Assume that \(\mu_1(K) < \frac{1}{2}\) and let \(x \in \CC^N\) be a completely arbitrary signal. Orthogonal Matching Pursuit produces a \(K\)-term approximation \(x^K\) which satisfies

(4)\[\| x - x^K \|_2 \leq \sqrt{1 + C(\DD, K)} \| x - x_{\text{opt}} \|_2\]

where \(x_{\text{opt}}\) is the optimum \(K\)-term approximation of \(x\) in dictionary \(\DD\) (i.e. \(x_{\text{opt}} = \Phi \alpha_{\text{opt}}\) where \(\alpha_{\text{opt}}\) is an optimal solution of (3) ). \(C(\DD, K)\) is a constant depending upon the dictionary \(\DD\) and the desired sparsity level \(K\). An estimate of \(C(\DD, K)\) is given by

\[C(\DD, K) \leq \frac{K ( 1 - \mu_1(K))}{(1 - 2 \mu_1(K))^2}.\]
Proof

Suppose that OMP runs fine for first \(p\) steps where \(p < K\). Thus (1) keeps holding for first \(p\) steps. We now assume that (1) breaks at step \(p+1\) and OMP is no longer guaranteed to make an optimal choice of column from \(\Phi_{\text{opt}}\). Thus at step \(p+1\) we have

\[\| x - x^p \|_2 \leq \sqrt{1 + \frac{K(1 - \mu_1(K))} {(1 - 2 \mu_1(K))^2}} \| x - x_{\text{opt}} \|_2.\]

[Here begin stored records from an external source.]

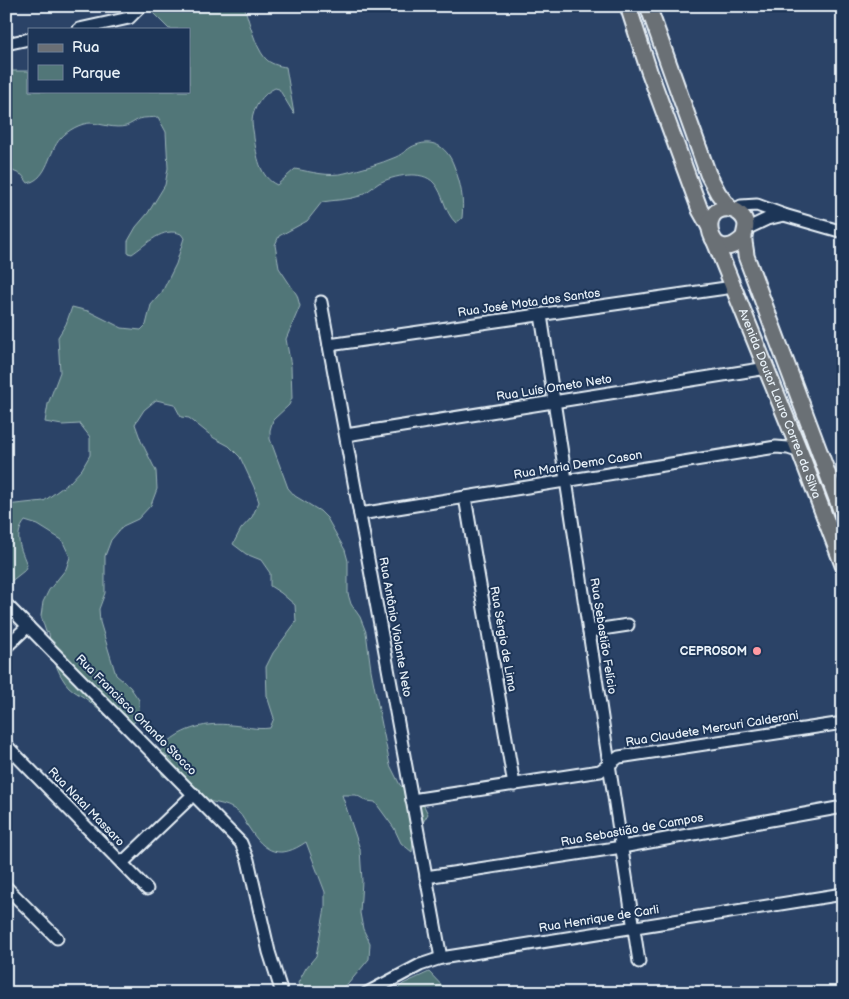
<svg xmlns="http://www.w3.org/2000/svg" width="849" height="999" font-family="'Balsamiq Sans',sans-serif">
	<rect width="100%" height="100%" fill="#2b4367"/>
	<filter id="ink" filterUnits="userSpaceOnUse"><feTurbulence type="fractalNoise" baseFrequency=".02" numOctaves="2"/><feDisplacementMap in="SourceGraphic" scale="10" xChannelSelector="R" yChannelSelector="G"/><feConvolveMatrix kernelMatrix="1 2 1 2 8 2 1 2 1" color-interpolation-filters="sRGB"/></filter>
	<g filter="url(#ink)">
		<g fill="#517678" stroke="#9cb4b8">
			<path d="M151,6H244C249,21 255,46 265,58C270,64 279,66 286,67L294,114L279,89L275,88C263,93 252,109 252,122C252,127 254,133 254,138C257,155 259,177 277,185L295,169C312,172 328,177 345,173C361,169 380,164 396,157C403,154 409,147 416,145C435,138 448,149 454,166C461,184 464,199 462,218L456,223C444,212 444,194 434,183C422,169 393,176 379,183C373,187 367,192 360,196C349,200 333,200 322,202L307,221L279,236L275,245L279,268L297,295L300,306L286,339L291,366L292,398L289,405L273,420L270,430V439L288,488L295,496L320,511L327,518L345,550L348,561V594L351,604L360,617L366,632L371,670L390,765L400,785L423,804L428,814L413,839L412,852L401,843L394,828L375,802L367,801L356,795H342L360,849L362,881L360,913L363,929L370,943L369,959L348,984L333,993H302L298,983L306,968L316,956L325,908V892L306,842C280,860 265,853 249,828C245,823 243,816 238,812C225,801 209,804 195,796C184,790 177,778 163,776C157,765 156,754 166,744C182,728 208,722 231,725C245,726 256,730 270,728L274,718L267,696L266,667L273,653L296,622L295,605L281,593L270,586V573L261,560L246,554L233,544L241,529L252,517L259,502L254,487L240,457L229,446L214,438L189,418L181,417L174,404L156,400L144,410L135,424L141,441L156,471L157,489L151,505L138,519L123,526L111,540L105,556V593L99,609L100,622L116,675L130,687L139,700L140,718L127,727C109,720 103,714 89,701C83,696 75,693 69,687C57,675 50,650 49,633L46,632L41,616L43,602L49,590L66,569L70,557L62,540L38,525L25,521C13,536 21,549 27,565L24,571L9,583H6V505L44,501L70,482L82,469L90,455V437L80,424L62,425L45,422L48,404L60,372L58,337L66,324L72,307L88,311L122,328L141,330L146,325L151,305L162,292L176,264L184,238L181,234C163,226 147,244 132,254L128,253V241L136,227L148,213L165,185L168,168L166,132L158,117C152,118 145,117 139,119C135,121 131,124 126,126C114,129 103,124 91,123C81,123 68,130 61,138C48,151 49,178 28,183L22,175L6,168V72L9,71H29V91H189V29H169L153,13Z"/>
			<polygon points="429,972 449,993 394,993 403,984"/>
		</g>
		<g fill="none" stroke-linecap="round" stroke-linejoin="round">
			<g stroke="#e8f1f8" stroke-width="15">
				<g id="minor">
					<polyline points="79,29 129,18 141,6"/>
					<polyline points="6,44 29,39"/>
					<polyline points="734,211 741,206 757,205 784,215 843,232"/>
					<polyline points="746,229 767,219 784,215"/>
					<polyline points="321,302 441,958"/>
					<polyline points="541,315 639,962"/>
					<polyline points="329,345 733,287"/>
					<polyline points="346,435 767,368"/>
					<polyline points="465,497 514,785"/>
					<polyline points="360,514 776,447 788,448 800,452"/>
					<polyline points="6,604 241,843 248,860 269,952 282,993"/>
					<polyline points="589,631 628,625"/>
					<polyline points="6,647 28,626"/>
					<polyline points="6,745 147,889"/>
					<polyline points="412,800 600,771 619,757 843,723"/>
					<polyline points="122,863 194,794"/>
					<polyline points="426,877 622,847 843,807"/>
					<polyline points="6,887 57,938"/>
					<polyline points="367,993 420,965 441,958 843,894"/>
				</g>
			</g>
			<g stroke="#e8f1f8" stroke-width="19">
				<g id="major">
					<polyline points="628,6 649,71 700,210 709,226"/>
					<polyline points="648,6 708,174 718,193 730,209"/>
					<path d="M743,238C710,270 695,204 730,209C736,210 743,215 745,221C748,228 743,233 744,240C744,245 746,251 746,256L843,515"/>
					<path id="s1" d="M715,242L800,452L843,565"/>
				</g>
			</g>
			<use href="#minor" stroke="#1d3557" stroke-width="11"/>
			<use href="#major" stroke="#6b6f75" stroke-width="15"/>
		</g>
	</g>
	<circle fill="#ff9aa2" stroke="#1d3557" stroke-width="2" cx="757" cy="651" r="5"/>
	<g text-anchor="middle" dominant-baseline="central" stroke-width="4" stroke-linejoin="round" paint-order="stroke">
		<g font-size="12" fill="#e8f1f8" stroke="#1d3557">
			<text transform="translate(529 303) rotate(-8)">Rua José Mota dos Santos</text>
			<text transform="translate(554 388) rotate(-9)">Rua Luís Ometo Neto</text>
			<text stroke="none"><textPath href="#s1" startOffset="174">Avenida Doutor Lauro Correa da Silva</textPath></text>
			<text transform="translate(578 465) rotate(-9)">Rua Maria Demo Cason</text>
			<text transform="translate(395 627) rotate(80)">Rua Antônio Violante Neto</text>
			<text transform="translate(603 636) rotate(81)">Rua Sebastião Felício</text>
			<text transform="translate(503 639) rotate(80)">Rua Sérgio de Lima</text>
			<text transform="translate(136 715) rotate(45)">Rua Francisco Orlando Stocco</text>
			<text transform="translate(712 729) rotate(-9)">Rua Claudete Mercuri Calderani</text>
			<text transform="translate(86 807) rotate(46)">Rua Natal Massaro</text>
			<text transform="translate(632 830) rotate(-10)">Rua Sebastião de Campos</text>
			<text transform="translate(599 919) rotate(-9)">Rua Henrique de Carli</text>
		</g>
		<g font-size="12" font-weight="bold" fill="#e8f1f8" stroke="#1d3557" text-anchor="end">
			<text x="747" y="651">CEPROSOM</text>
		</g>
	</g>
	<rect width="849" height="999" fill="none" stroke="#1d3557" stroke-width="25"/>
	<rect x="12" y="12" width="824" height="974" fill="none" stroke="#e8f1f8" stroke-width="2" filter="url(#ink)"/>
	<rect x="28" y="28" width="162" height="65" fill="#1d3557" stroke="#6e8097"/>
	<rect x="38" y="44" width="25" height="8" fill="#6b6f75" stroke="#6e8097"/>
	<text x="72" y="52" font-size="15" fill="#e8f1f8">Rua</text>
	<rect x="38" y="65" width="25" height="15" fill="#517678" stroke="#6e8097"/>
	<text x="72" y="78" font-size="15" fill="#e8f1f8">Parque</text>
</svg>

Any further iterations of OMP will only reduce the error further (although not in an optimal way). This gives us

\[\| x - x^K \|_2 \leq \| x - x^p \|_2 \leq \sqrt{1 + \frac{K(1 - \mu_1(K))} {(1 - 2 \mu_1(K))^2}} \| x - x_{\text{opt}} \|_2.\]

Choosing

\[C(\DD, K) = \frac{K ( 1 - \mu_1(K))}{(1 - 2 \mu_1(K))^2}\]

we can rewrite this as

\[\| x - x^K \|_2 \leq \sqrt{1 + C(\DD, K)} \| x - x_{\text{opt}} \|_2.\]

This is a very useful result. It establishes that even if OMP is not able to recover the optimum \(K\)-term representation of \(x\), it always constructs an approximation whose error lies within a constant factor of optimum approximation error where the constant factor is given by \(\sqrt{1 + C(\DD, K)}\).

If the optimum approximation error \(\| x - x_{\text{opt}} \|_2\) is small then \(\| x - x^K \|_2\) will also be not too large.

If \(\| x - x_{\text{opt}} \|_2\) is moderate, then the OMP may inflate the approximation error to a higher value. But in this case, probably sparse approximation is not the right tool for signal representation over the dictionary.